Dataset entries
----

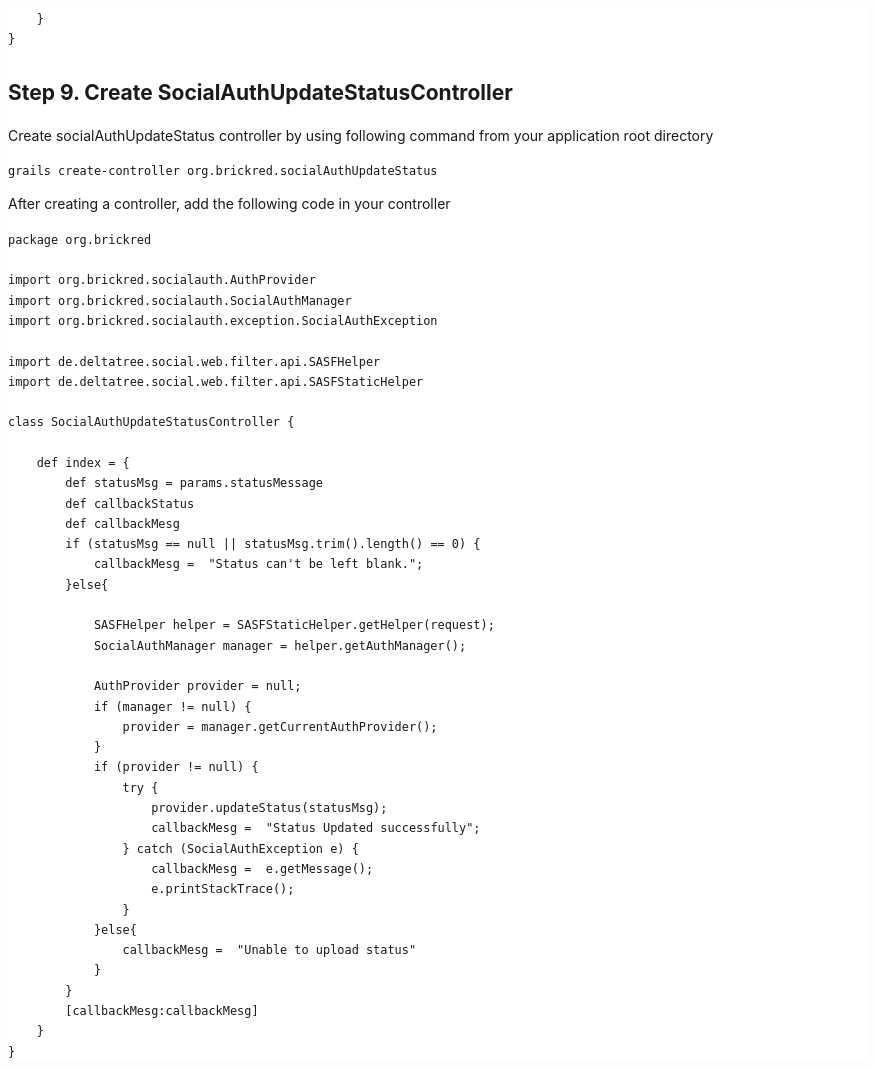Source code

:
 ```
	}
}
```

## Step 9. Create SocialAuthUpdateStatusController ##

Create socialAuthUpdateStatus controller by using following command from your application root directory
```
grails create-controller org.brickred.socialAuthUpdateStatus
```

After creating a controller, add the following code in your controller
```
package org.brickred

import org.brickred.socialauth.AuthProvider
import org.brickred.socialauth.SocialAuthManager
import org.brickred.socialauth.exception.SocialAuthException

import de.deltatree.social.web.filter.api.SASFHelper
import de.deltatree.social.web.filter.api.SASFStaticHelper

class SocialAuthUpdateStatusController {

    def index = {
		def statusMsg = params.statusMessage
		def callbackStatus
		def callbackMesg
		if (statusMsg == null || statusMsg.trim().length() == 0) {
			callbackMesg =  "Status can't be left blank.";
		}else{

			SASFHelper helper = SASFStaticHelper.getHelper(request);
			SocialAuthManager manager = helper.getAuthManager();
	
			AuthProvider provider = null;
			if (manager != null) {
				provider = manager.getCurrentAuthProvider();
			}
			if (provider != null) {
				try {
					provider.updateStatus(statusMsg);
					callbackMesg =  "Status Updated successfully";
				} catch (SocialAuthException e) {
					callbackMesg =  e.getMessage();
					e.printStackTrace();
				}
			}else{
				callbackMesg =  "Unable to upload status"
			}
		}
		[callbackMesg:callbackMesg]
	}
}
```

----

* EXERCISE DETAILS *
The required output is a copy of each line in the records where the string "SocialAuthUpdateStatusController" occurs.

* WRITTEN RESPONSE *
## Step 9. Create SocialAuthUpdateStatusController ##
class SocialAuthUpdateStatusController {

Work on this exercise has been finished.